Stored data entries
=== Section Start ===

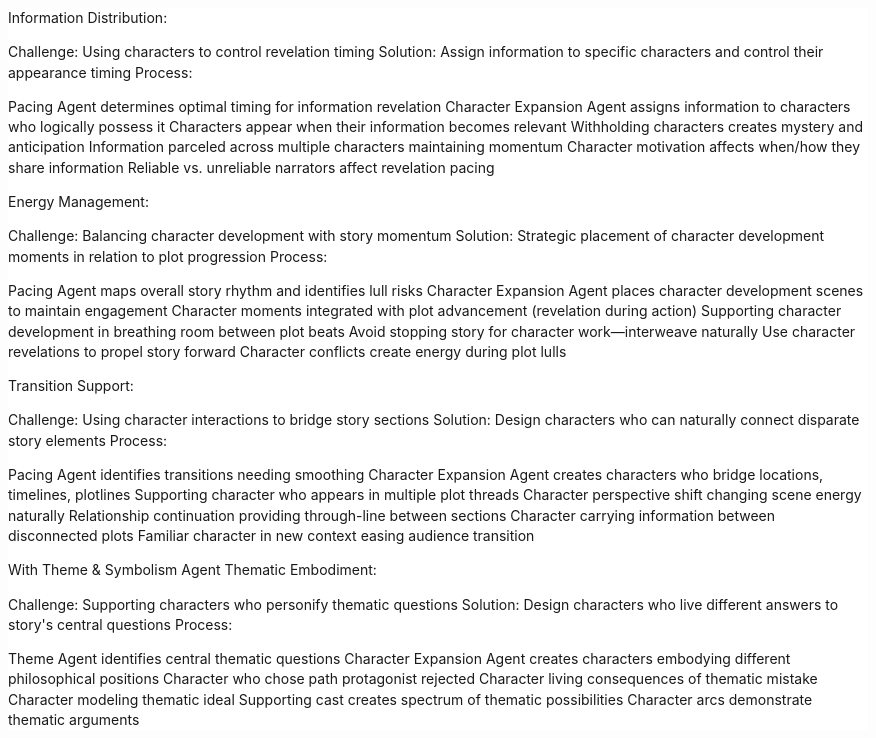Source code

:

Information Distribution:

Challenge: Using characters to control revelation timing
Solution: Assign information to specific characters and control their appearance timing
Process:

Pacing Agent determines optimal timing for information revelation
Character Expansion Agent assigns information to characters who logically possess it
Characters appear when their information becomes relevant
Withholding characters creates mystery and anticipation
Information parceled across multiple characters maintaining momentum
Character motivation affects when/how they share information
Reliable vs. unreliable narrators affect revelation pacing



Energy Management:

Challenge: Balancing character development with story momentum
Solution: Strategic placement of character development moments in relation to plot progression
Process:

Pacing Agent maps overall story rhythm and identifies lull risks
Character Expansion Agent places character development scenes to maintain engagement
Character moments integrated with plot advancement (revelation during action)
Supporting character development in breathing room between plot beats
Avoid stopping story for character work—interweave naturally
Use character revelations to propel story forward
Character conflicts create energy during plot lulls



Transition Support:

Challenge: Using character interactions to bridge story sections
Solution: Design characters who can naturally connect disparate story elements
Process:

Pacing Agent identifies transitions needing smoothing
Character Expansion Agent creates characters who bridge locations, timelines, plotlines
Supporting character who appears in multiple plot threads
Character perspective shift changing scene energy naturally
Relationship continuation providing through-line between sections
Character carrying information between disconnected plots
Familiar character in new context easing audience transition



With Theme & Symbolism Agent
Thematic Embodiment:

Challenge: Supporting characters who personify thematic questions
Solution: Design characters who live different answers to story's central questions
Process:

Theme Agent identifies central thematic questions
Character Expansion Agent creates characters embodying different philosophical positions
Character who chose path protagonist rejected
Character living consequences of thematic mistake
Character modeling thematic ideal
Supporting cast creates spectrum of thematic possibilities
Character arcs demonstrate thematic arguments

=== Section End ===

* _Try it_: What is wanted is a word-for-word restatement of the entries, without their images.

* _Exercise output_:
Source code

:

Information Distribution:

Challenge: Using characters to control revelation timing
Solution: Assign information to specific characters and control their appearance timing
Process:

Pacing Agent determines optimal timing for information revelation
Character Expansion Agent assigns information to characters who logically possess it
Characters appear when their information becomes relevant
Withholding characters creates mystery and anticipation
Information parceled across multiple characters maintaining momentum
Character motivation affects when/how they share information
Reliable vs. unreliable narrators affect revelation pacing



Energy Management:

Challenge: Balancing character development with story momentum
Solution: Strategic placement of character development moments in relation to plot progression
Process:

Pacing Agent maps overall story rhythm and identifies lull risks
Character Expansion Agent places character development scenes to maintain engagement
Character moments integrated with plot advancement (revelation during action)
Supporting character development in breathing room between plot beats
Avoid stopping story for character work—interweave naturally
Use character revelations to propel story forward
Character conflicts create energy during plot lulls



Transition Support:

Challenge: Using character interactions to bridge story sections
Solution: Design characters who can naturally connect disparate story elements
Process:

Pacing Agent identifies transitions needing smoothing
Character Expansion Agent creates characters who bridge locations, timelines, plotlines
Supporting character who appears in multiple plot threads
Character perspective shift changing scene energy naturally
Relationship continuation providing through-line between sections
Character carrying information between disconnected plots
Familiar character in new context easing audience transition



With Theme & Symbolism Agent
Thematic Embodiment:

Challenge: Supporting characters who personify thematic questions
Solution: Design characters who live different answers to story's central questions
Process:

Theme Agent identifies central thematic questions
Character Expansion Agent creates characters embodying different philosophical positions
Character who chose path protagonist rejected
Character living consequences of thematic mistake
Character modeling thematic ideal
Supporting cast creates spectrum of thematic possibilities
Character arcs demonstrate thematic arguments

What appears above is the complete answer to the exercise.